010 - Sauron y yo

Me llevé al perro. Sí, ese fue el consejo de mi abogado, que no le dejara a Valeria ni un centavo más. Que me llevara al maldito perro.

- ¡Pero vivo en un monoambiente, Pablo! - le grité, desesperado, por teléfono.
- No importa, llevátelo -se puso firme, pero manteniendo una calma de la que yo soy incapaz- Si hoy le das plata para mantener al perro, mañana te va a pedir para el hamster de la nena y pasado para la antirrábica de la tortuga.

El diálogo con Valeria no fue exactamente amable. Comenzó con cuestionamientos un tanto indigeribles, que incluían mi tiempo para sacarlo a caminar, si lo bañaría con frecuencia, si lo seguiría llevando periódicamente al veterinario y -el que más gracias me causó- si su pobre "bebé" sería capaz de vivir sin ella. "Pobrecito, se va a morir de tristeza", comenzó a sollozar al otro lado del teléfono.

Fui inflexible, como me enseño mi abogadito. "Quiere la plata", decía Pablo. Y yo no estaba dispuesto a darle el gusto. O la guita.

Así que, un martes a la noche, pasé a llevarme a Sauron, con todo su equipamiento: su bebedero automático, su plato para el alimento balanceado (de acero inoxidable, porque los de plástico los despedaza), su correa y el collar de ahorque con púas, la única forma de sacar a pasear a esa bestia musculosa sin que te revolée por el aire. Valeria lloraba. Naty lloraba, porque lloraba la madre. Carolina, la del medio, me miraba desde la ventana con su habitual e indescifrable cara de orto. El único cómplice, el único que sonreía ante la victoria paterna -o al menos eso supongo- era Martincito. Qué grande, el pendejo.
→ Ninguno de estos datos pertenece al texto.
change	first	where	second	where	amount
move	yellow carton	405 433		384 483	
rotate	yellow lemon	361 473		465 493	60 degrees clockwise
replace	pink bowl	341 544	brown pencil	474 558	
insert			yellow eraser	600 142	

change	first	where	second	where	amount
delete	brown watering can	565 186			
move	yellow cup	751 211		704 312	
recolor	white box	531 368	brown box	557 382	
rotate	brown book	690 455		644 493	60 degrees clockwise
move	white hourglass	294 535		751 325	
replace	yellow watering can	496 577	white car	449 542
Supongo que mucho no le debe haber costado al pichicho adaptarse a mi modesto hábitat. Digo, porque lo primero que hizo fue mear al pie de mi escritorio. Y lo segundo fue pegar un salto alegre y desparramarse todo arriba de mi cama.

A las once de la noche decidí irme a dormir. Sauron continuaba en mi cama. Lo invité amablemente a bajarse, pero me respondió mostrándome su poderosa dentadura de rottweiler endemoniado en todo su esplendor. Me puse firme, levanté el tono de la voz y lo amenacé con la mano en alto. Sólo logré que gruñera más fuerte y mostrara más dientes.

Así que terminé buscando la bolsa de dormir.